From that day, officially, all 10 of us were at liberty to be addressed as ‘Ambassadors’, and could prefix our names with the title. A few of the recipients actually did.
My problem with the appointment, and taking it any further than beyond the ceremony of that day, was that as ‘Sports Ambassador’ we had neither a portfolio nor a definitive responsibility. The best that was to happen as a result of the appointment were a few local protocol-privileges that some of us already enjoyed by being recipients of national honours. Mine is ‘Member of the Order of the Niger’, MON.
As far as I was concerned, being a sports ambassador under the conditions in the letters given to us was largely ceremonial and cosmetic. It carried no responsibilities and no special privileges beyond the free-sitting in the government protocol lounges at the airports.
So, two Thursday ago, I visited the Nigeria Institute of International Affairs headquarters on Kofo Abayomi St, Victoria Island, Lagos, the foremost think-tank for the Nigerian government on diplomacy and international affairs. Professor Osaghae had a surprise package for me.
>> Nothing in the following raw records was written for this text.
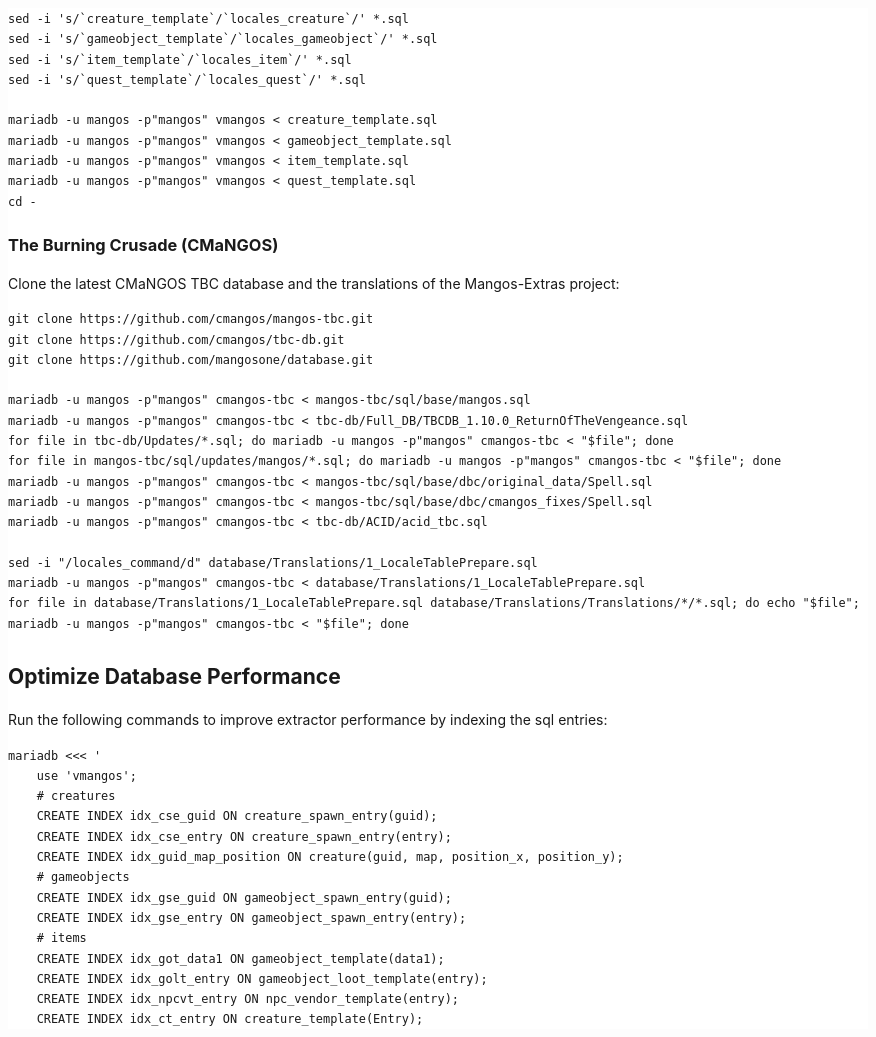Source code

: 
    sed -i 's/`creature_template`/`locales_creature`/' *.sql
    sed -i 's/`gameobject_template`/`locales_gameobject`/' *.sql
    sed -i 's/`item_template`/`locales_item`/' *.sql
    sed -i 's/`quest_template`/`locales_quest`/' *.sql

    mariadb -u mangos -p"mangos" vmangos < creature_template.sql
    mariadb -u mangos -p"mangos" vmangos < gameobject_template.sql
    mariadb -u mangos -p"mangos" vmangos < item_template.sql
    mariadb -u mangos -p"mangos" vmangos < quest_template.sql
    cd -

### The Burning Crusade (CMaNGOS)

Clone the latest CMaNGOS TBC database and the translations of the Mangos-Extras project:

    git clone https://github.com/cmangos/mangos-tbc.git
    git clone https://github.com/cmangos/tbc-db.git
    git clone https://github.com/mangosone/database.git

    mariadb -u mangos -p"mangos" cmangos-tbc < mangos-tbc/sql/base/mangos.sql
    mariadb -u mangos -p"mangos" cmangos-tbc < tbc-db/Full_DB/TBCDB_1.10.0_ReturnOfTheVengeance.sql
    for file in tbc-db/Updates/*.sql; do mariadb -u mangos -p"mangos" cmangos-tbc < "$file"; done
    for file in mangos-tbc/sql/updates/mangos/*.sql; do mariadb -u mangos -p"mangos" cmangos-tbc < "$file"; done
    mariadb -u mangos -p"mangos" cmangos-tbc < mangos-tbc/sql/base/dbc/original_data/Spell.sql
    mariadb -u mangos -p"mangos" cmangos-tbc < mangos-tbc/sql/base/dbc/cmangos_fixes/Spell.sql
    mariadb -u mangos -p"mangos" cmangos-tbc < tbc-db/ACID/acid_tbc.sql

    sed -i "/locales_command/d" database/Translations/1_LocaleTablePrepare.sql
    mariadb -u mangos -p"mangos" cmangos-tbc < database/Translations/1_LocaleTablePrepare.sql
    for file in database/Translations/1_LocaleTablePrepare.sql database/Translations/Translations/*/*.sql; do echo "$file"; mariadb -u mangos -p"mangos" cmangos-tbc < "$file"; done


## Optimize Database Performance

Run the following commands to improve extractor performance by indexing the sql entries:

    mariadb <<< '
        use 'vmangos';
        # creatures
        CREATE INDEX idx_cse_guid ON creature_spawn_entry(guid);
        CREATE INDEX idx_cse_entry ON creature_spawn_entry(entry);
        CREATE INDEX idx_guid_map_position ON creature(guid, map, position_x, position_y);
        # gameobjects
        CREATE INDEX idx_gse_guid ON gameobject_spawn_entry(guid);
        CREATE INDEX idx_gse_entry ON gameobject_spawn_entry(entry);
        # items
        CREATE INDEX idx_got_data1 ON gameobject_template(data1);
        CREATE INDEX idx_golt_entry ON gameobject_loot_template(entry);
        CREATE INDEX idx_npcvt_entry ON npc_vendor_template(entry);
        CREATE INDEX idx_ct_entry ON creature_template(Entry);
He was waiting for me in his conference room. Rather than meet with me alone, there was a whole army of persons that later turned out to be his management team with him. He introduced me as we all sat around the large conference table. He delivered another one of his great welcome speeches. And then, he made a pronouncement that, 14 days after, I am yet to fully recover from its pleasantness.
Thinking about it later, I concluded that the elements were at work again, their conspiracy in full bloom. Professor Osaghae’s words spring at me even now, extracted images from the archives of my spiritual inclinations. That moment in his office was known long before I was even born. That’s why it came together on August 26, after a complex series of baptismal events into the world of sports diplomacy through the decades of my life.
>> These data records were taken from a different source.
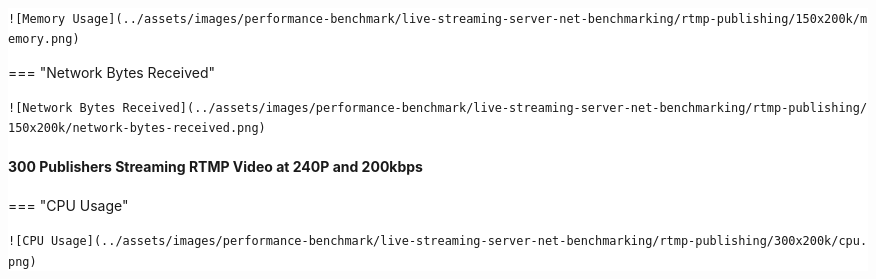     ![Memory Usage](../assets/images/performance-benchmark/live-streaming-server-net-benchmarking/rtmp-publishing/150x200k/memory.png)

=== "Network Bytes Received"

    ![Network Bytes Received](../assets/images/performance-benchmark/live-streaming-server-net-benchmarking/rtmp-publishing/150x200k/network-bytes-received.png)

#### 300 Publishers Streaming RTMP Video at 240P and 200kbps

=== "CPU Usage"

    ![CPU Usage](../assets/images/performance-benchmark/live-streaming-server-net-benchmarking/rtmp-publishing/300x200k/cpu.png)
Professor Eghosa Osaghae announced the decision of his team at the NIIA to confer on me the status of Associate Fellow of the NIIA, a new and special unit in the institute that will delve into Sports as a powerful tool for Diplomacy, not just in Nigeria, but also, throughout Africa. I am to lead the adventure into that new world.
Unlike, my other former honours and awards this one comes with a list of responsibilities that tally with my vision for Sports in Africa, and how African countries and Blacks around the world must unite in their purpose and objectives and use the power in sports to change their world for better.
The NIIA is the foremost institution for research and scholarship in international affairs for the federal government of Nigeria. Since the days of Professor Bolaji Akinyemi, it had maintained the reputation of a great institution offering the platforms for scientific interrogation of national and international issues with Africa as centre-piece.
Now here I was, sitting at a round table with learned professors, admitted without any solicitation or even ambition, into this exalted class of diplomacy. It was a very humbling experience thinking about the long journey from 1976 to now.
Of course, I am on familiar territory. When I was first conferred with the honour of Sports Ambassador, it was without an official portfolio and without any responsibilities. As an Associate Fellow of the NIIA, the Creator of the Universe has added the missing portfolio and clear responsibilities.
I can now clearly see how the dots of fortune have been connected. The pawn and the prize have become One. So, from August 26, I have chosen to breathe life into the ‘empty’ decoration of March 12, 1999.
Very proudly, I am taking my rightful place and role, as an Associate Fellow of the NIIA, and as Sports Ambassador of the Federal Republic of Nigeria.
So, when next you see me, remember to call me by my new name and title. And whenever you choose to address me, also remember to add the prefix, Mr. Ambassador. So, help me God!